Not sure what I was expecting when I headed into to Barnes & Noble determined to see for myself this purported commitment to graphic novels. Once a regular haunt, I hadn’t been to a mass market book seller in ages -- my wife and I buy nearly all our books off the Internet these days -- but I needed a book on Flash MX and I needed today.
The first thing I found was the not unexpected Batman Begins table. This had all the standard movie tie-in crep, various historical treatises on Batman, the movie sound track, and, naturally, DKR – in hardcover. Sitting quietly along side these was a small sampling of other Batman TP’s like The Killing Joke, The Haunted Knight, and Hush, Volume 1. Not too bad I thought, but not exactly an overwhelming inventory commitment either.
In the very far corner of the store I found the graphic novel section. And you know what, they did a pretty darn good job. There was a 4’ x 8’ table with more highlighted books – most of the Sin City volumes, Spider-man and Superman stuff, A few collected American Splendor titles, and a lone copy of The Watchmen. On the shelves were a strong assortment of recent Marvel and DC books; mostly the titles you’d expect but with surprising depth in a few areas -- nearly the entire JLA and JSA runs were offered and pretty much every Marvel Masterworks volume -- and an equally surprising lack of depth in one area: X-men titles. This surprised me only in that X-men is one of Marvel’s most visible properties and as such would seem to have a mass merchant appeal and yet I only noted a handful of books. Given the recent quality of the various X-titles that’s an appropriate distribution but you’d have to be reasonably vested in the comic book scene to know that and I would have thought B&N’s slant would be more towards the general reader. But who knows, maybe they’re looking to make inroads to the more serious fan as well. It would be interesting to talk to their buyer about the actual buying strategy.
Other odds and ends: a pretty full Sandman run; two hardback copies of Astro City: Local Heroes; a few eclectic titles on the order of Persepolis andGhost World; a shelf full of Star Wars books; and Manga. Lots of Manga. A truckload. Mucho de Manga. One entire four foot section, top-to-bottom, of Manga (and labeled as such) as well as a large freestanding rack of Tokyopop books. And fittingly there was a teenage girl sitting on the floor reading one. I suspect this might be a real profit center. Where do young girls currently buy their books? I certainly haven’t seen them in the comic store in the numbers that would support this level of product sales.
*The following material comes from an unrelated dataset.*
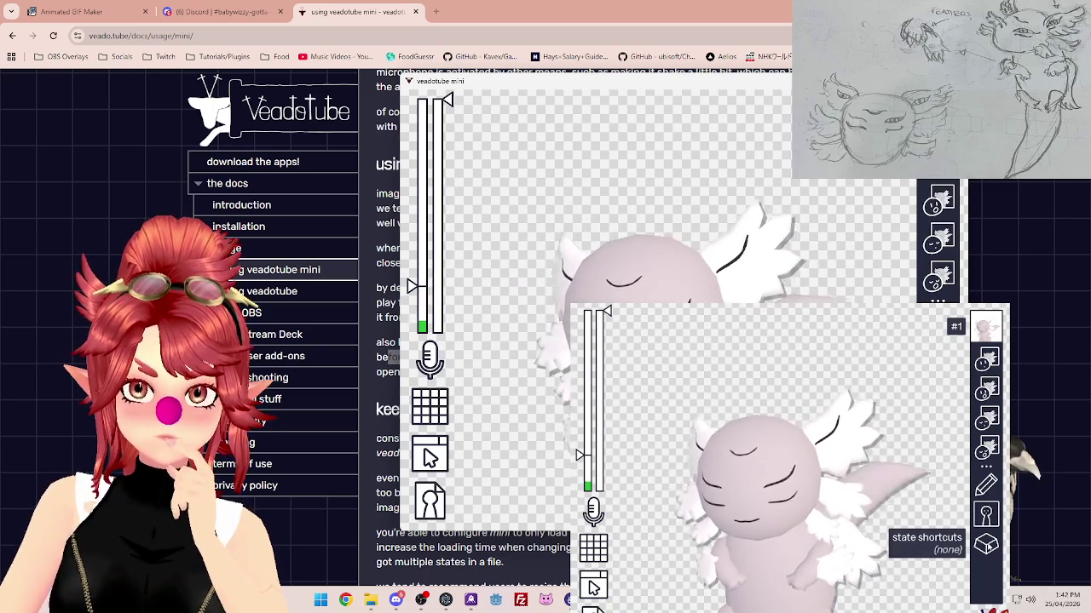
{"action": "mouse_move", "coordinate": [986, 485]}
All-in-all a much better representation than the smattering of largely mainstream titles I was expecting. What effect will this on the industry as a whole? Well, it has to have some, right? I don’t see B&N having a major impact on the specialty shops (I reserve the right to be waaaaaay off on that note) so the business has to come from somewhere and if that business is new business and more importantly new customers, that can only be good for the industry as a whole. I think. There’s an MBA case study in here somewhere.
As for me, I did pick up one little item:
Perfect for my upcoming trip to the East Coast.

Kurt - did they have Dark Horse or Image books? I'm also assuming everything was cover price or did they hook up a percentage off for "best sellers" or new TPB's? just curious! not to totally pimp the site but you should check out instocktrades.com if i haven't told you about it already (i have no affiliation) - they're prices are really, really low (35-40% off cover + free shipping on orders over $30 or $50 i can't remember).
Posted by: Zilla | June 28, 2005 at 07:45 PM
Plenty of Dark Horse (Star Wars, Sin City, Conan, etc.); didn't notice much Image but there was a pretty good cross section of everything so I'm sure they were represented.
It was all full retail unless you're in the "club" then you get an additional 10%. That's one of the reasons I wonder about their target market - most experienced comic buyers know better than to pay anything close to full price for TPB's.